As an example, when the following is put in place of CIPHERTEXT and LEN is set to 10,

12160176164864242114256.12160542264721648642384252422161764138.:671147122672422141762384176024472172242.70144120847250248625624181216050176226151764556^_86525425417240521782562701761365566714482241301712221071342522423801712160216224-245058156271507132176222612160122401345647216480556126214425252220242486742417^_6^_7^_27132864721722424136212262417458421417482172725^_4^_122210144120847272742507130713262122024212160.18.1765862167652524656240228254246472671547425680130713205562405254241227250725613017026220136256270.21471242413017621027617486472124854254.22242120130713255613623805252212132138116254827017148258242240252428455024218.25825256174172524614240136.2384725723801388556120242527274621471216024641301442450176685256256422024212160134872487417252422121326212222425484212172521222101648647222242842527017220241327270172384170727024413614.02407256470171467021470172121322202422202423805250.2121725041725240244156276727216224240841328055024213624013672782170240122212262402145072716486472220244171622446172121322402224050725455024241817017224701205562541216041717015847222265624021025655024241745848217272541216012240130821202425215088412025424011017417224512854542207132727562128042202422240162134172241227501586242405222713071322162384713216480550242134254174224242174.1841202545560247212227525240252561365425651442404171216072716486472212132121601224013450000

01441208472
01441208472
121601224013
121601224013
12160122401345
22024212160
22024212160
1648647222
1648647222
8055024213
8055024213
0727164864722
0727164864722
121601224*13
121601224*13

(before debugging substr($cipher,$j,$LEN-1,"*") into substr($cipher,$j+$LEN-1,1,"*"), the result was as follows)

01441208472
01441208472
121601224013
121601224013
12160122401345
22024212160
22024212160
1648647222
1648647222
8055024213
8055024213

Limitations

•The first "121601224013" should be "12160122401345", but it is printed only up to the length of the second matching "121601224013".

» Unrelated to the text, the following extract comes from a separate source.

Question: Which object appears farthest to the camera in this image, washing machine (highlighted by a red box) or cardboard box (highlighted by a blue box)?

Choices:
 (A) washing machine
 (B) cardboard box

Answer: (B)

•More importantly, it doesn't seem to work properly when "121601224013" "12160122401345" "12160122401345" occur in this order (i.e., the second and third occurrences are longer than the first instance). I haven't debugged on this issue. (The cause may be related to the line "substr($cipher,$j,$LEN-1,"*")", but commenting out the line didn't fix it.)

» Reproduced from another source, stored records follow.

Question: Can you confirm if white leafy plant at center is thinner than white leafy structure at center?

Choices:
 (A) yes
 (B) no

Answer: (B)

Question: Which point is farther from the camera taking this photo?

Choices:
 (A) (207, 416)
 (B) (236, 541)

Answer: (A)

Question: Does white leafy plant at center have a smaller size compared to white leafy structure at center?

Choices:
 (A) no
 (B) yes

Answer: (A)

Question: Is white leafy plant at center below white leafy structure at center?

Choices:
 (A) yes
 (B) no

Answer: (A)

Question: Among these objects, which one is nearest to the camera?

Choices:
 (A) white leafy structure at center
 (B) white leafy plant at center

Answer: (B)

•I'm not sure whether I treated boundary conditions properly. (I haven't checked if it works properly when two different recurring patterns follow one another without a break.)

•Redundant entries may be included in the output. The line "substr($cipher,$j,$LEN-1,"*")" is intended to prevent it by corrupting the last character, but it may not work when there are two matching patterns both with the corrupted character.

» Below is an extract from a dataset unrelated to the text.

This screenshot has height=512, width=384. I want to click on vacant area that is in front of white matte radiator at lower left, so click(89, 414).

•It is slow for a longer ciphertext. The above result can be obtained in an instant (the input is about 1400 bytes). But when I tried with a ciphertext of about 14000 bytes long, it took about twenty seconds. I know this is an O(N²) algorithm, in which processing time increases with N² (N is the length of CIPHERTEXT), but I'm not sure there is not some bug causing the sluggishness.

Despite all these limitations, I hope this simple script helps codebreaking of ciphertext with many repeating patterns.